Task to complete:
Copy the text of each of the following rows line for line, without any changes, and omit the pictures from your answer.

-----

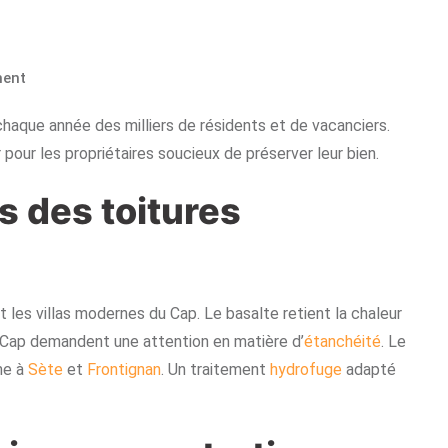
ent
chaque année des milliers de résidents et de vacanciers.
pour les propriétaires soucieux de préserver leur bien.
s des toitures
 les villas modernes du Cap. Le basalte retient la chaleur
u Cap demandent une attention en matière d’
étanchéité
. Le
me à
Sète
et
Frontignan
. Un traitement
hydrofuge
adapté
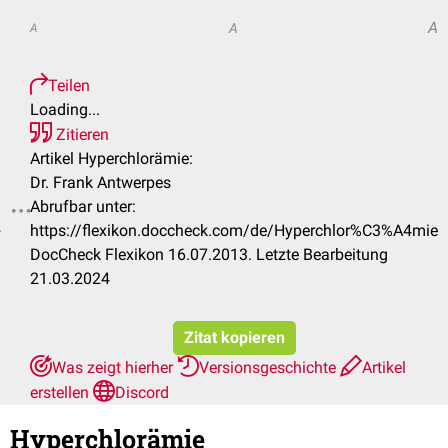
A
A
A
Teilen
Loading...
Zitieren
Artikel Hyperchlorämie:
Dr. Frank Antwerpes
Abrufbar unter:
.
https://flexikon.doccheck.com/de/Hyperchlor%C3%A4mie
DocCheck Flexikon 16.07.2013. Letzte Bearbeitung
21.03.2024
Zitat kopieren
Was zeigt hierher
Versionsgeschichte
Artikel
erstellen
Discord
Hyperchlorämie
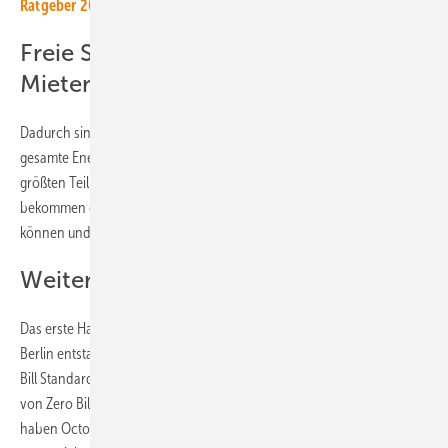
Ratgeber 2024: 222 Tipps für solaren Eigenstrom
Freie Strommenge für die
Mieter:innen
Dadurch sinkt der Energieverbrauch auf ein Minimum. Zudem ist die
gesamte Energieversorgung auf Strom ausgelegt. Dieser kommt zum
größten Teil von der Solaranlage auf dem Dach. Die Mieter:innen
bekommen ein freies Kontingent an Strom, den sie verbrauchen
können und das in der Miete bereits mit eingebucht ist.
Weitere Häuser sollen folgen
Das erste Haus dieser Art ist jetzt im kleinen Örtchen Mahlow bei
Berlin entstanden. Hier hat Octopus einen Bestandsbau auf den Zero
Bill Standard umgebaut. Es ist das erste Projekt einer ganzen Reihe
von Zero Bills Homes, die in Deutschland gebaut werden sollen. Dazu
haben Octopus und Roth-Massivhaus einen entsprechenden Vertrag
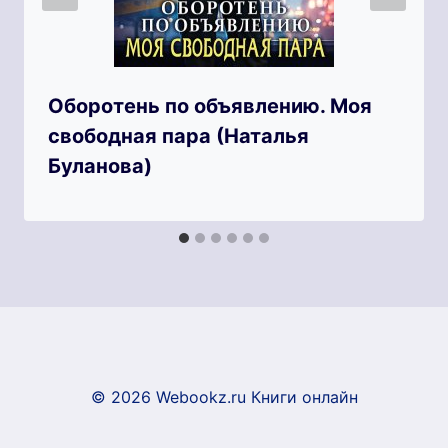
Оборотень по объявлению. Моя
свободная пара (Наталья
Буланова)
© 2026 Webookz.ru Книги онлайн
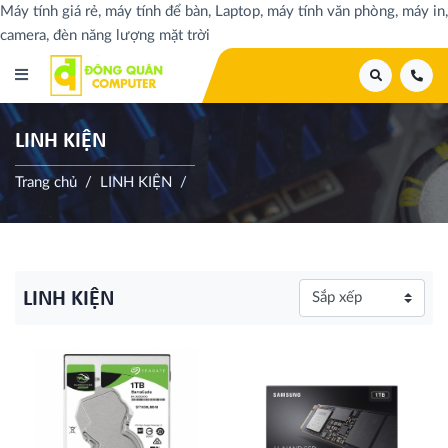
Máy tính giá rẻ, máy tính để bàn, Laptop, máy tính văn phòng, máy in,
camera, đèn năng lượng mặt trời
LINH KIỆN
Trang chủ
LINH KIỆN
LINH KIỆN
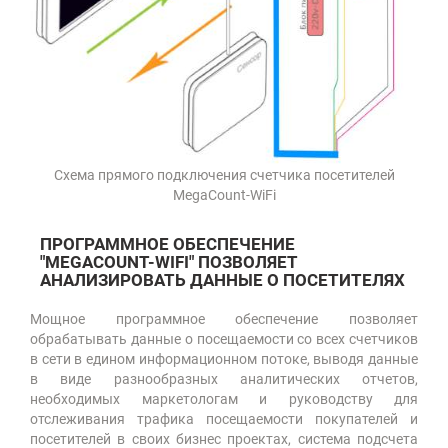
Схема прямого подключения счетчика посетителей
MegaCount-WiFi
ПРОГРАММНОЕ ОБЕСПЕЧЕНИЕ
"MEGACOUNT-WIFI" ПОЗВОЛЯЕТ
АНАЛИЗИРОВАТЬ ДАННЫЕ О ПОСЕТИТЕЛЯХ
Мощное программное обеспечение позволяет
обрабатывать данные о посещаемости со всех счетчиков
в сети в едином информационном потоке, выводя данные
в виде разнообразных аналитических отчетов,
необходимых маркетологам и руководству для
отслеживания трафика посещаемости покупателей и
посетителей в своих бизнес проектах, система подсчета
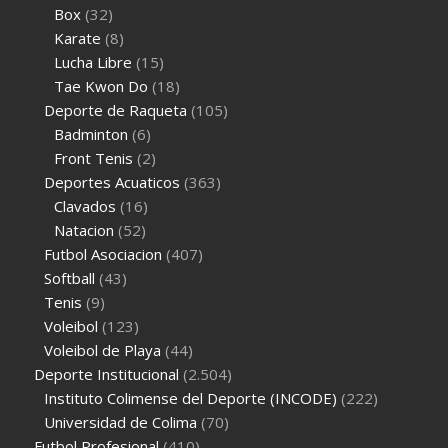
Box
(32)
Karate
(8)
Lucha Libre
(15)
Tae Kwon Do
(18)
Deporte de Raqueta
(105)
Badminton
(6)
Front Tenis
(2)
Deportes Acuaticos
(363)
Clavados
(16)
Natacion
(52)
Futbol Asociacion
(407)
Softball
(43)
Tenis
(9)
Voleibol
(123)
Voleibol de Playa
(44)
Deporte Institucional
(2.504)
Instituto Colimense del Deporte (INCODE)
(222)
Universidad de Colima
(70)
Futbol Profesional
(410)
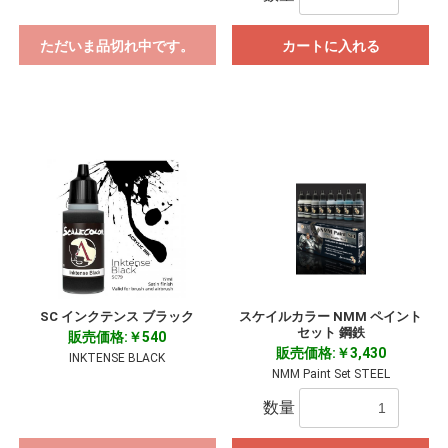
ただいま品切れ中です。
カートに入れる
SC インクテンス ブラック
スケイルカラー NMM ペイント
セット 鋼鉄
販売価格:￥540
販売価格:￥3,430
INKTENSE BLACK
NMM Paint Set STEEL
数量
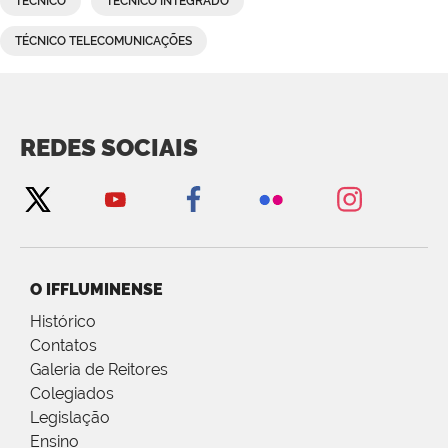
TÉCNICO
TÉCNICO INTEGRADO
TÉCNICO TELECOMUNICAÇÕES
REDES SOCIAIS
O IFFLUMINENSE
Histórico
Contatos
Galeria de Reitores
Colegiados
Legislação
Ensino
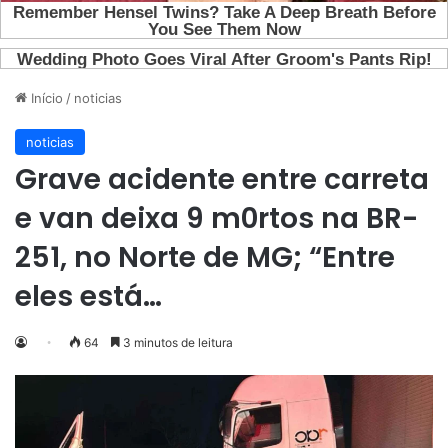
Início
/
noticias
noticias
Grave acidente entre carreta
e van deixa 9 m0rtos na BR-
251, no Norte de MG; “Entre
eles está…
64
3 minutos de leitura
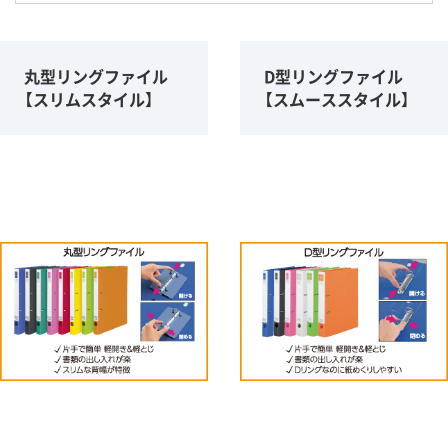
丸型リングファイル
D型リングファイル
【スリムスタイル】
【スムーススタイル】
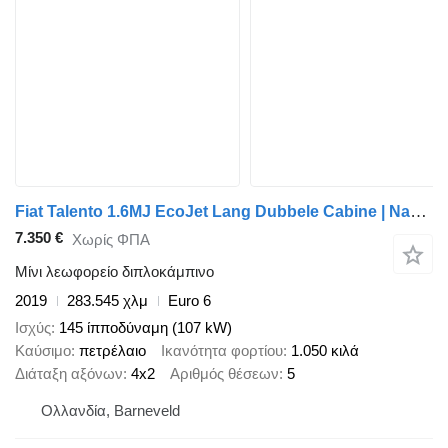
Fiat Talento 1.6MJ EcoJet Lang Dubbele Cabine | Navigatie | Camera
7.350 €
Χωρίς ΦΠΑ
Μίνι λεωφορείο διπλοκάμπινο
2019
283.545 χλμ
Euro 6
Ισχύς
145 ίπποδύναμη (107 kW)
Καύσιμο
πετρέλαιο
Ικανότητα φορτίου
1.050 κιλά
Διάταξη αξόνων
4x2
Αριθμός θέσεων
5
Ολλανδία, Barneveld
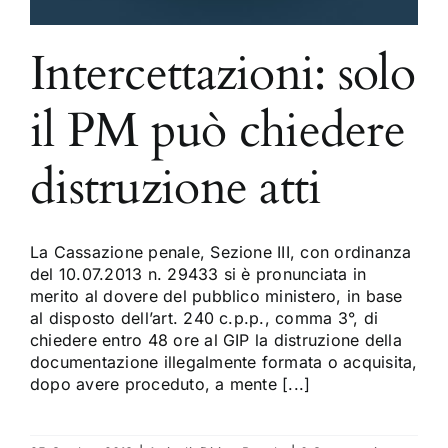
Intercettazioni: solo
il PM può chiedere
distruzione atti
La Cassazione penale, Sezione III, con ordinanza
del 10.07.2013 n. 29433 si è pronunciata in
merito al dovere del pubblico ministero, in base
al disposto dell’art. 240 c.p.p., comma 3°, di
chiedere entro 48 ore al GIP la distruzione della
documentazione illegalmente formata o acquisita,
dopo avere proceduto, a mente [...]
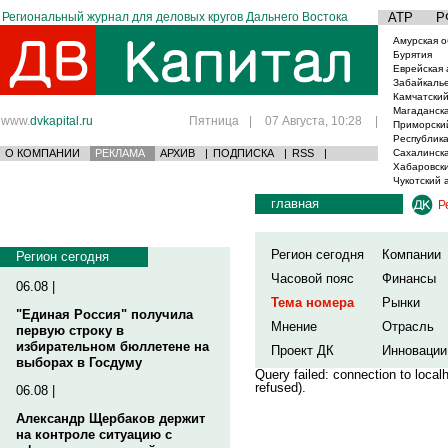
Региональный журнал для деловых кругов Дальнего Востока
АТР
Р
Амурская о
Бурятия
Еврейская 
Забайкаль
Камчатский
Магаданска
www.
dvkapital.ru
Пятница
|
07 Августа, 10:28
|
Приморски
Республика
О КОМПАНИИ
РЕКЛАМА
АРХИВ
|
ПОДПИСКА
|
RSS
|
Сахалинска
Хабаровски
Чукотский 
главная
Р
Регион сегодня
Компании
Регион сегодня
Часовой пояс
Финансы
06.08 |
Тема номера
Рынки
"Единая Россия" получила
Мнение
Отрасль
первую строку в
избирательном бюллетене на
Проект ДК
Инновации
выборах в Госдуму
Query failed: connection to loca
refused).
06.08 |
Александр Щербаков держит
на контроле ситуацию с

-----

Task response:
ent
chaque année des milliers de résidents et de vacanciers.
pour les propriétaires soucieux de préserver leur bien.
s des toitures
 les villas modernes du Cap. Le basalte retient la chaleur
u Cap demandent une attention en matière d’
étanchéité
. Le
me à
Sète
et
Frontignan
. Un traitement
hydrofuge
adapté
A
A
A
Teilen
Loading...
Zitieren
Artikel Hyperchlorämie:
Dr. Frank Antwerpes
Abrufbar unter:
.
https://flexikon.doccheck.com/de/Hyperchlor%C3%A4mie
DocCheck Flexikon 16.07.2013. Letzte Bearbeitung
21.03.2024
Zitat kopieren
Was zeigt hierher
Versionsgeschichte
Artikel
erstellen
Discord
Hyperchlorämie
Ratgeber 2024: 222 Tipps für solaren Eigenstrom
Freie Strommenge für die
Mieter:innen
Dadurch sinkt der Energieverbrauch auf ein Minimum. Zudem ist die
gesamte Energieversorgung auf Strom ausgelegt. Dieser kommt zum
größten Teil von der Solaranlage auf dem Dach. Die Mieter:innen
bekommen ein freies Kontingent an Strom, den sie verbrauchen
können und das in der Miete bereits mit eingebucht ist.
Weitere Häuser sollen folgen
Das erste Haus dieser Art ist jetzt im kleinen Örtchen Mahlow bei
Berlin entstanden. Hier hat Octopus einen Bestandsbau auf den Zero
Bill Standard umgebaut. Es ist das erste Projekt einer ganzen Reihe
von Zero Bills Homes, die in Deutschland gebaut werden sollen. Dazu
haben Octopus und Roth-Massivhaus einen entsprechenden Vertrag
Оборотень по объявлению. Моя
свободная пара (Наталья
Буланова)
© 2026 Webookz.ru Книги онлайн
Máy tính giá rẻ, máy tính để bàn, Laptop, máy tính văn phòng, máy in,
camera, đèn năng lượng mặt trời
LINH KIỆN
Trang chủ
LINH KIỆN
LINH KIỆN
Схема прямого подключения счетчика посетителей
MegaCount-WiFi
ПРОГРАММНОЕ ОБЕСПЕЧЕНИЕ
"MEGACOUNT-WIFI" ПОЗВОЛЯЕТ
АНАЛИЗИРОВАТЬ ДАННЫЕ О ПОСЕТИТЕЛЯХ
Мощное программное обеспечение позволяет
обрабатывать данные о посещаемости со всех счетчиков
в сети в едином информационном потоке, выводя данные
в виде разнообразных аналитических отчетов,
необходимых маркетологам и руководству для
отслеживания трафика посещаемости покупателей и
посетителей в своих бизнес проектах, система подсчета
Box
(32)
Karate
(8)
Lucha Libre
(15)
Tae Kwon Do
(18)
Deporte de Raqueta
(105)
Badminton
(6)
Front Tenis
(2)
Deportes Acuaticos
(363)
Clavados
(16)
Natacion
(52)
Futbol Asociacion
(407)
Softball
(43)
Tenis
(9)
Voleibol
(123)
Voleibol de Playa
(44)
Deporte Institucional
(2.504)
Instituto Colimense del Deporte (INCODE)
(222)
Universidad de Colima
(70)
Futbol Profesional
(410)
ただいま品切れ中です。
カートに入れる
SC インクテンス ブラック
スケイルカラー NMM ペイント
セット 鋼鉄
販売価格:￥540
販売価格:￥3,430
INKTENSE BLACK
NMM Paint Set STEEL
数量
TÉCNICO
TÉCNICO INTEGRADO
TÉCNICO TELECOMUNICAÇÕES
REDES SOCIAIS
O IFFLUMINENSE
Histórico
Contatos
Galeria de Reitores
Colegiados
Legislação
Ensino
Início
/
noticias
noticias
Grave acidente entre carreta
e van deixa 9 m0rtos na BR-
251, no Norte de MG; “Entre
eles está…
64
3 minutos de leitura
丸型リングファイル
D型リングファイル
【スリムスタイル】
【スムーススタイル】
Fiat Talento 1.6MJ EcoJet Lang Dubbele Cabine | Navigatie | Camera
7.350 €
Χωρίς ΦΠΑ
Μίνι λεωφορείο διπλοκάμπινο
2019
283.545 χλμ
Euro 6
Ισχύς
145 ίπποδύναμη (107 kW)
Καύσιμο
πετρέλαιο
Ικανότητα φορτίου
1.050 κιλά
Διάταξη αξόνων
4x2
Αριθμός θέσεων
5
Ολλανδία, Barneveld
Intercettazioni: solo
il PM può chiedere
distruzione atti
La Cassazione penale, Sezione III, con ordinanza
del 10.07.2013 n. 29433 si è pronunciata in
merito al dovere del pubblico ministero, in base
al disposto dell’art. 240 c.p.p., comma 3°, di
chiedere entro 48 ore al GIP la distruzione della
documentazione illegalmente formata o acquisita,
dopo avere proceduto, a mente [...]
Региональный журнал для деловых кругов Дальнего Востока
АТР
Р
Амурская о
Бурятия
Еврейская 
Забайкаль
Камчатский
Магаданска
www.
dvkapital.ru
Пятница
|
07 Августа, 10:28
|
Приморски
Республика
О КОМПАНИИ
РЕКЛАМА
АРХИВ
|
ПОДПИСКА
|
RSS
|
Сахалинска
Хабаровски
Чукотский 
главная
Р
Регион сегодня
Компании
Регион сегодня
Часовой пояс
Финансы
06.08 |
Тема номера
Рынки
"Единая Россия" получила
Мнение
Отрасль
первую строку в
избирательном бюллетене на
Проект ДК
Инновации
выборах в Госдуму
Query failed: connection to loca
refused).
06.08 |
Александр Щербаков держит
на контроле ситуацию с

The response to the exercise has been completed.